Kulturquartier gefordert

Gewerbe-Gemeinschaft unterstützt Pantheon

Das Pantheon Theater in Beuel.

Das Pantheon Theater in Beuel.

Beuel. Die Gewerbe-Gemeinschaft Beuel hat Verständnis für die Entscheidung des Pantheons geäußert, die Halle in Beuel nicht umzubauen.

Aus Sicht der Beueler Gewerbe-Gemeinschaft (GGB) ist und bleibt das vorrangige Ziel, zeitnah auf dem Gelände der ehemaligen Schauspielhalle ein Kulturquartier zu entwickeln. Zudem zeigt die Händlergemeinschaft Verständnis für die Entscheidung des Pantheons, auf dem städtischen Grundstück an der Siegburger Straße vorerst keine weiteren Investitionen in die Spielstätte zu tätigen. Die Stadt Bonn fordert eine Zusage der Theaterleitung von 2016 ein, die Halle Beuel zu modernisieren (der GA berichtete). „Gerade auch unter wirtschaftlichen Gesichtspunkten wäre ein kostspieliger Umbau nicht nachzuvollziehen“, so der GGB-Vorsitzende Werner Koch.

Aufgrund der langwierigen Verhandlungen mit der Stadt über die Vermietung der Halle Beuel an das Pantheon, sei vor der Theatereröffnung im Herbst 2016 keine Zeit für einen aufwendigen Umbau geblieben und das Pantheon habe sich deshalb entschlossen, die marode Halle auf eigene Kosten im Bestand zu renovieren, so Koch weiter.

„Der Erfolg, der sich dann nach der Eröffnung einstellte, überraschte selbst die Pantheon-Betreiber. Aus einer maroden Halle wurde ein wahrer Publikumsmagnet. Die Besucher sind von der renovierten Spielstätte durchweg begeistert. Warum also soll das Theater jetzt weitere Investitionen vornehmen, die zudem den laufenden Spielbetrieb nach Aussage der Theaterleitung für etwa ein Jahr lahm legen würden“, erklärte Koch.
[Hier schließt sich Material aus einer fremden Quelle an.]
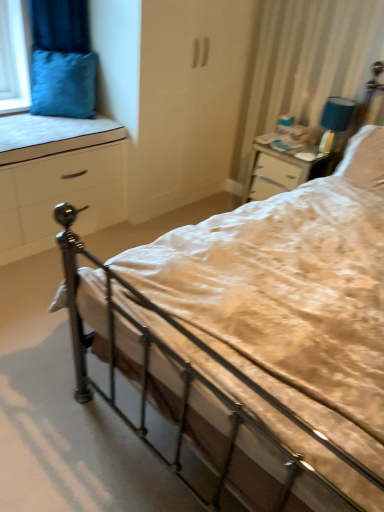
Question: From a real-world perspective, does white fabric mattress at left stand above blue fabric lampshade at upper right?

Choices:
 (A) yes
 (B) no

Answer: (B)

Question: Does white fabric mattress at left contain blue fabric lampshade at upper right?

Choices:
 (A) yes
 (B) no

Answer: (B)

Question: Considering the relative sizes of white fabric mattress at left and blue fabric lampshade at upper right in the image provided, is white fabric mattress at left wider than blue fabric lampshade at upper right?

Choices:
 (A) yes
 (B) no

Answer: (A)

Question: Does white fabric mattress at left have a greater height compared to blue fabric lampshade at upper right?

Choices:
 (A) yes
 (B) no

Answer: (B)

Question: Is white fabric mattress at left to the left of blue fabric lampshade at upper right from the viewer's perspective?

Choices:
 (A) no
 (B) yes

Answer: (B)

Question: Considering the positions of point (327, 129) and point (43, 140), is point (327, 129) closer or farther from the camera than point (43, 140)?

Choices:
 (A) farther
 (B) closer

Answer: (A)

Question: In the image, is blue fabric lampshade at upper right positioned in front of or behind white fabric mattress at left?

Choices:
 (A) behind
 (B) front

Answer: (A)

Question: Is blue fabric lampshade at upper right inside the boundaries of white fabric mattress at left, or outside?

Choices:
 (A) outside
 (B) inside

Answer: (A)

Question: Is blue fabric lampshade at upper right bigger or smaller than white fabric mattress at left?

Choices:
 (A) small
 (B) big

Answer: (A)

Question: From a real-world perspective, is blue fabric lampshade at upper right positioned above or below velvety blue pillow at upper left, which is counted as the 1th pillow, starting from the left?

Choices:
 (A) below
 (B) above

Answer: (A)

Question: From the image's perspective, relative to velvety blue pillow at upper left, which is the second pillow in right-to-left order, is blue fabric lampshade at upper right above or below?

Choices:
 (A) below
 (B) above

Answer: (A)

Question: Is blue fabric lampshade at upper right taller or shorter than velvety blue pillow at upper left, which is the second pillow in right-to-left order?

Choices:
 (A) tall
 (B) short

Answer: (B)

Question: Considering their positions, is blue fabric lampshade at upper right located in front of or behind velvety blue pillow at upper left, which is counted as the 1th pillow, starting from the left?

Choices:
 (A) behind
 (B) front

Answer: (A)

Question: From their relative heights in the image, would you say white matte chest of drawers at left is taller or shorter than velvety blue pillow at upper left, which is the second pillow in right-to-left order?

Choices:
 (A) short
 (B) tall

Answer: (B)

Question: From a real-world perspective, is white matte chest of drawers at left physically located above or below velvety blue pillow at upper left, which is the second pillow in right-to-left order?

Choices:
 (A) below
 (B) above

Answer: (A)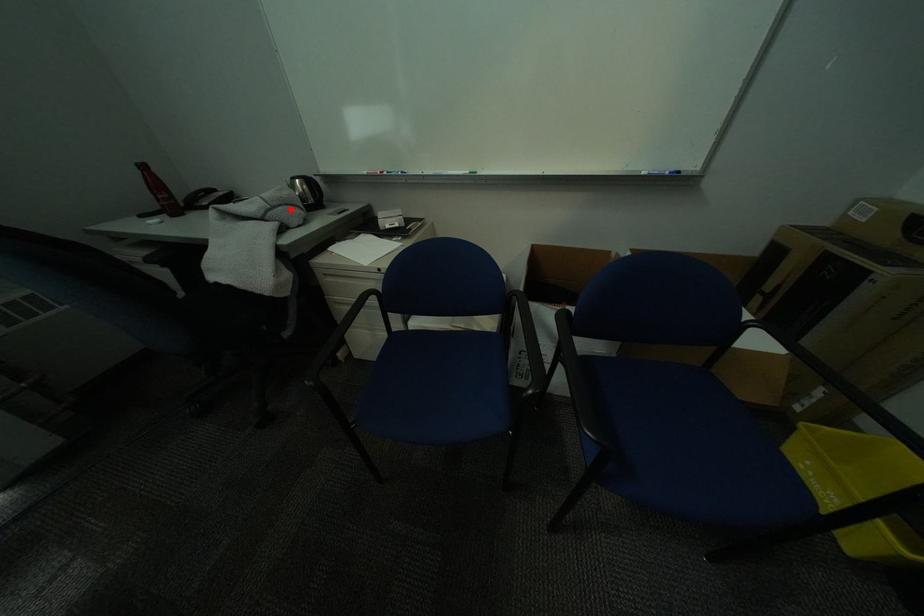
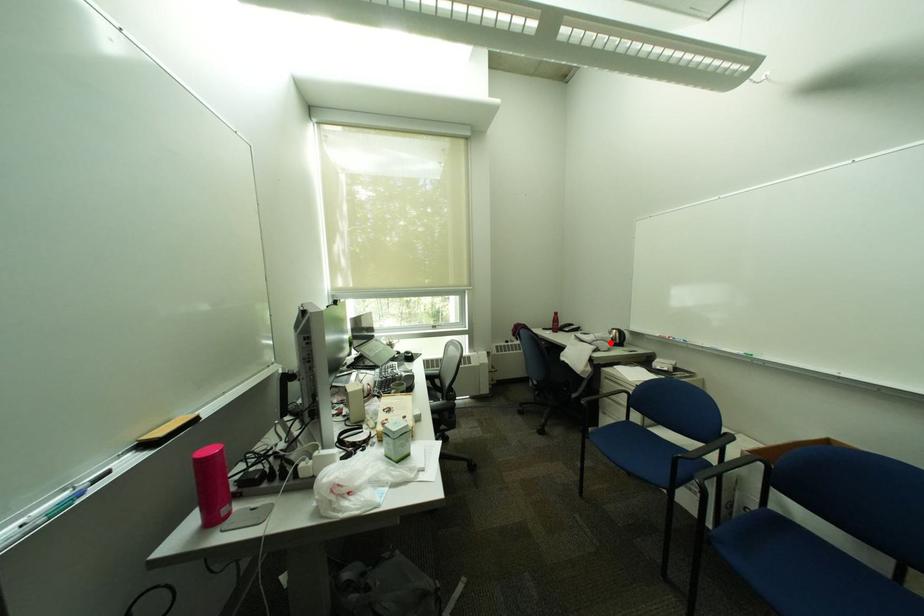
I am providing you with two images of the same scene from different viewpoints. A red point is marked on the first image and another point is marked on the second image. Is the marked point in image1 the same physical position as the marked point in image2?

Yes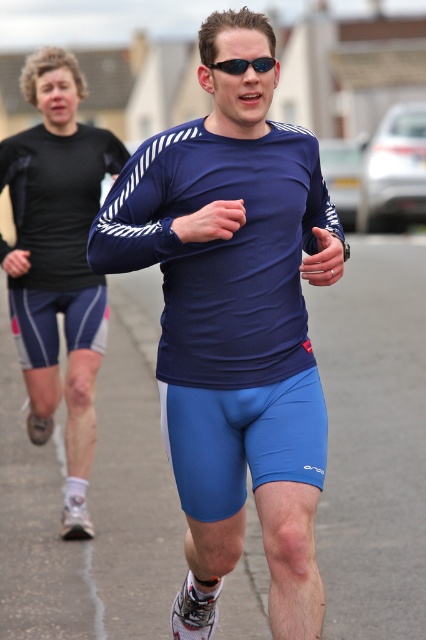
Question: Can you confirm if matte blue running suit at center is wider than matte black shorts at left?

Choices:
 (A) no
 (B) yes

Answer: (B)

Question: Which point is farther to the camera?

Choices:
 (A) (238, 65)
 (B) (69, 406)
 (C) (170, 323)

Answer: (B)

Question: Among these objects, which one is farthest from the camera?

Choices:
 (A) sunglasses at center
 (B) matte blue running suit at center

Answer: (A)

Question: Does matte black shorts at left come in front of sunglasses at center?

Choices:
 (A) no
 (B) yes

Answer: (A)

Question: Which point is closer to the camera?

Choices:
 (A) (172, 280)
 (B) (25, 372)
 (C) (233, 60)

Answer: (C)

Question: In this image, where is matte blue running suit at center located relative to matte black shorts at left?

Ob unter den veränderten Umständen eine Erhöhung der Miete, wie jetzt von vielen Politikern gefordert wird, angemessen und für das Pantheon tragbar sei, könne die GGB nicht beurteilen.

Losgelöst von dieser strittigen Frage forderte die GGB Stadt und Verwaltung auf, auf Basis der jetzt geschaffenen Ausgangslage alle Kräfte in Richtung einer weiteren Aufwertung des gesamten Geländes der ehemaligen Schauspielhalle zu bündeln. „Wir sind seit Monaten in Gesprächen mit weiteren in Beuel ansässigen Kulturtreibenden, die sich lieber heute als morgen auf dem Gelände der ehemaligen Schauspielhalle ansiedeln würden“, sagte Koch dem GA.

Da von Seiten der Stadt bislang in dieser Hinsicht noch keine konkreten Vorschläge gekommen seien, werde die Gewerbe-Gemeinschaft hierzu einen eigenen Vorschlag ausarbeiten und in Kürze vorstellen. Aus Sicht der Händlerorganisation geht es bei der Schaffung des Kulturquartiers auch um einen Schritt in Richtung weiterer Lebensqualitätssteigerung in Beuel. „Wohnen, Leben, Arbeiten und Kultur in Einklang zu bringen – dafür ist das Gelände an der Siegburger Straße geradezu prädestiniert“, betonte der Vorsitzende, der 1987 in Beuel gegründeten Interessengemeinschaft.